- _Complete the following_:
**a.** In the post about the per-table back-end, which library does the project use for database access?
**b.** Copy the lines of the listing from the line with "passenger_count_before" to the line with "Which series has the widest spread of values?", including both.

- _Exercise passage_:
◇ ◇ ◇ ◇

30+ services, one service per table.
30+ "repositories", one repository per table.
30+ files for constants, basically one constant string definition (ok, maybe 3 or 4) per static class.
30+ files for actual model entities. So why are you using Dapper instead of EF?
The "repositories" are basically passthroughs to the db context for CRUD operations, and because the project uses Dapper, somewhere in the code base is 30*4 SQL statements for each table's CRUD operations.
And given that the controllers, services, and "repositories" are manipulating tables, and it seems like they were hand coded rather than generated by a tool...
And it seems so bassackwards to me. To me, controllers and services should be based on function, not table CRUD operations.
And while I haven't looked at the Angular front-end, I suspect, from what I see of the back-end, that all the business rules are coded in the UI.
So, given that:
No integration testing to validate business logic.
It's actually quite clean, given it all follows a repeated coding style and practice. On the other hand, the lack of abstraction and the lack of any architecture other than the "controller-service" architecture baked into ASP.NET Core API just leaves me feeling sad and depressed.
And you do NOT want to know how much budget this project was given, that has been completely used up and the project is not anywhere near finished. (We're talking just shy of six figures here.)
Well, while I totally agree with what you imply... I have been non stop fighting most time in most of my workplaces, to avoid this kind of over engineering, which seems to be a powerfully widespread gospel... And not just with junior devs...
To this day I still can't understand why people emphatically still "need" a (home made) "Per table Data Repository", when we have EF that take care of it all for you already!
In a way you can't blame the junior dev here, maybe he was using the (socially) safest architecture...
I have nothing against using a repo per table, sometimes I do it. Sometimes, a repo will be for a task or some kind of logical grouping.

◇ ◇ ◇ ◇

- _Provided records_:
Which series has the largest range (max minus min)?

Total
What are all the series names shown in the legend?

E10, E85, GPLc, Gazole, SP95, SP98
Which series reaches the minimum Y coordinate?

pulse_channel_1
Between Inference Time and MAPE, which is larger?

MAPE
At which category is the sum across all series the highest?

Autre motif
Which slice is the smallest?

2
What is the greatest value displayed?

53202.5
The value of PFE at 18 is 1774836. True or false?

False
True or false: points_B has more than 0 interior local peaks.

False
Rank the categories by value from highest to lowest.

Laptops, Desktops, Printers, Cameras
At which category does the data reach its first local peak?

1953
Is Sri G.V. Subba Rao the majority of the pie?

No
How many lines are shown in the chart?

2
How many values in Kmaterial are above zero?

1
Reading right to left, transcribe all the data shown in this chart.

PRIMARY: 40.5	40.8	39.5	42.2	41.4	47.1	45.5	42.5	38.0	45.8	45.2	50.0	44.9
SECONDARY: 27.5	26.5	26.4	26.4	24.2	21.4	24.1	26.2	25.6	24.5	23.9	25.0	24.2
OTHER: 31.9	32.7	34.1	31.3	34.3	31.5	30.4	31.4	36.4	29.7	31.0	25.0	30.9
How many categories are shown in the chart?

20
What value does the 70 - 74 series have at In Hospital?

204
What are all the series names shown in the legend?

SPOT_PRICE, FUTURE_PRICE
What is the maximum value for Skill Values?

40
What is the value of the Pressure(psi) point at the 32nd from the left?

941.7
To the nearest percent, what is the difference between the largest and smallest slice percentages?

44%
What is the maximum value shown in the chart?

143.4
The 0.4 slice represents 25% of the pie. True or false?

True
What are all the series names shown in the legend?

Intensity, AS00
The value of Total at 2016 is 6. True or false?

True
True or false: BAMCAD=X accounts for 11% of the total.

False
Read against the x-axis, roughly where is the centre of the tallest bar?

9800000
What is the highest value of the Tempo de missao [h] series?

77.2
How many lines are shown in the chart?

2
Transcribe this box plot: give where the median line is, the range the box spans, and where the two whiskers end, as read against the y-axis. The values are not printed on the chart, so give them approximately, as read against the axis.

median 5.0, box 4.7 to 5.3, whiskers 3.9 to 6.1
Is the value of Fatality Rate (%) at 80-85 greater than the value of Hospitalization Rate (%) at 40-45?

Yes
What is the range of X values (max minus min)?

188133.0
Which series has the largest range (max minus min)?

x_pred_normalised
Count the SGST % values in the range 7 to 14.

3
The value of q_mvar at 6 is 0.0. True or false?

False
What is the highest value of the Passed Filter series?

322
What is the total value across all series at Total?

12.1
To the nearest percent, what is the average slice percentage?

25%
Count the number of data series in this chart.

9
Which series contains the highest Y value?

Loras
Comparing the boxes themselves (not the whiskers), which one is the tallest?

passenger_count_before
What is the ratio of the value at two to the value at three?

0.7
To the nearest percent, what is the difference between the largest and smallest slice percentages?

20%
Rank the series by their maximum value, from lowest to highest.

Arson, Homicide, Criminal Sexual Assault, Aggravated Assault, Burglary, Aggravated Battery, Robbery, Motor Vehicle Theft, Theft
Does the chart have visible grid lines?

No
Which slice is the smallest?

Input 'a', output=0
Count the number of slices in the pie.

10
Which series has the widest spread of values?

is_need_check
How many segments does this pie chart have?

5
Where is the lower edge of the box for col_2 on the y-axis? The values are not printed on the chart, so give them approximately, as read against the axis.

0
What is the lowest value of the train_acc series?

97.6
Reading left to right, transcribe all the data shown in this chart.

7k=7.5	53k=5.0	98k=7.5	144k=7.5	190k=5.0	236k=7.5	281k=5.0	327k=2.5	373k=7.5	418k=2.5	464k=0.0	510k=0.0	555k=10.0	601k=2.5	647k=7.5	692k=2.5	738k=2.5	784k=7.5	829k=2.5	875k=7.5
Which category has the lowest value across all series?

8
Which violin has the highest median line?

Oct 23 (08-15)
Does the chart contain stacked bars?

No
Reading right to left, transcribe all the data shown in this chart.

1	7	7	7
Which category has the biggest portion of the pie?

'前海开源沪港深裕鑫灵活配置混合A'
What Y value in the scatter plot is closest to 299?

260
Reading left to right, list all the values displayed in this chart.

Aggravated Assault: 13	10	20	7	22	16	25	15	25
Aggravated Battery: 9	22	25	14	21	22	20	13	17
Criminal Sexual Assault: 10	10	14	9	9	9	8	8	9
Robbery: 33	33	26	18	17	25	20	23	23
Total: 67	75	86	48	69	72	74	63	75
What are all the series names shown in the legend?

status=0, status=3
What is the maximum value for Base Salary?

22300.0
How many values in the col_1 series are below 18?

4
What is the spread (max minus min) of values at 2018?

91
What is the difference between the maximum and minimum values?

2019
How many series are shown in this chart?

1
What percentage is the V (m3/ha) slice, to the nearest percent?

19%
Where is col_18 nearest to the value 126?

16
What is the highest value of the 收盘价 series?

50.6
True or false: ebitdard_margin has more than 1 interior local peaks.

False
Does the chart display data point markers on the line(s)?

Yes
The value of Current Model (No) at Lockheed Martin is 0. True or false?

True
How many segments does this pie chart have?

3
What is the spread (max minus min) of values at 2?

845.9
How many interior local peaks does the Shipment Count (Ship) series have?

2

◇ ◇ ◇ ◇

- _Answers to the tasks_:
**a.** Dapper

**b.**
passenger_count_before
What is the ratio of the value at two to the value at three?

0.7
To the nearest percent, what is the difference between the largest and smallest slice percentages?

20%
Rank the series by their maximum value, from lowest to highest.

Arson, Homicide, Criminal Sexual Assault, Aggravated Assault, Burglary, Aggravated Battery, Robbery, Motor Vehicle Theft, Theft
Does the chart have visible grid lines?

No
Which slice is the smallest?

Input 'a', output=0
Count the number of slices in the pie.

10
Which series has the widest spread of values?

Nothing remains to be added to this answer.